In the listing below, which lines contain the string "efficiency"? Copy them all.

=======

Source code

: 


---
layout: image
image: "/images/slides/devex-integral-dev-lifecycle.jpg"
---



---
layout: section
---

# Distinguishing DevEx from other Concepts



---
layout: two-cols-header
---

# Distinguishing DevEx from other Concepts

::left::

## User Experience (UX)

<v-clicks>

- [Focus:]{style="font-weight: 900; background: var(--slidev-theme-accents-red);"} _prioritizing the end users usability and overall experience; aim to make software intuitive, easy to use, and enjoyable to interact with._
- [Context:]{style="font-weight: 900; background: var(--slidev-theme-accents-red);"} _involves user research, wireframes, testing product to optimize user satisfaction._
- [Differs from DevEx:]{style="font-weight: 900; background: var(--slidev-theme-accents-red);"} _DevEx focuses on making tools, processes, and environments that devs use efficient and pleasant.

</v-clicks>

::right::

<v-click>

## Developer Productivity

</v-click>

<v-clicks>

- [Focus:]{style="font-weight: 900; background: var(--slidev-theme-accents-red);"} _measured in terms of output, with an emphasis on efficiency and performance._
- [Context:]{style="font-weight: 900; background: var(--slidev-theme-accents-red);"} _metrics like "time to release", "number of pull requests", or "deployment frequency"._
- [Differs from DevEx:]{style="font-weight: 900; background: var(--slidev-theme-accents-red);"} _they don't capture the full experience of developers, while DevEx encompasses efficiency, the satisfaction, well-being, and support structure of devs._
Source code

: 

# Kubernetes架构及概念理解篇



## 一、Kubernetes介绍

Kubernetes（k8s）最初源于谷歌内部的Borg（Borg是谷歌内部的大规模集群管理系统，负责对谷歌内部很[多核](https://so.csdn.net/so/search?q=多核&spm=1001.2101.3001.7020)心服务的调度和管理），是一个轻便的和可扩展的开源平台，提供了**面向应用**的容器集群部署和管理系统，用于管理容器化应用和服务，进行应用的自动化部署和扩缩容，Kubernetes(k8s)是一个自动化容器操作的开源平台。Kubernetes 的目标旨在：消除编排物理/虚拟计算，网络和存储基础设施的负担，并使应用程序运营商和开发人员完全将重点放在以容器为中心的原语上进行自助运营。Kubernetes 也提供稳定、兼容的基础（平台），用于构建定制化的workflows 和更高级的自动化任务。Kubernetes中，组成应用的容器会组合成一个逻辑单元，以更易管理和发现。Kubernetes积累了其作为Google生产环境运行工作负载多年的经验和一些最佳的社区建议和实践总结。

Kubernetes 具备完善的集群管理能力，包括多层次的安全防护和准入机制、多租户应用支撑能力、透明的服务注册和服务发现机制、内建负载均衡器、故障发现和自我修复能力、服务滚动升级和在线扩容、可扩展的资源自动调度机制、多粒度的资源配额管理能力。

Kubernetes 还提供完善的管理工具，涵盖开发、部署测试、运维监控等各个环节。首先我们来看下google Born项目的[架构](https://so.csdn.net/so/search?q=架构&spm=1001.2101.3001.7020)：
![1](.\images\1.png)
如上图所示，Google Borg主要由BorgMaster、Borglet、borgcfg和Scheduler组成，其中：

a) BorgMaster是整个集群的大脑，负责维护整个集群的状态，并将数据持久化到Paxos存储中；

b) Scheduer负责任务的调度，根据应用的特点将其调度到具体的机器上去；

=======

RESPONSE TO THIS TASK:
- [Focus:]{style="font-weight: 900; background: var(--slidev-theme-accents-red);"} _measured in terms of output, with an emphasis on efficiency and performance._
- [Differs from DevEx:]{style="font-weight: 900; background: var(--slidev-theme-accents-red);"} _they don't capture the full experience of developers, while DevEx encompasses efficiency, the satisfaction, well-being, and support structure of devs._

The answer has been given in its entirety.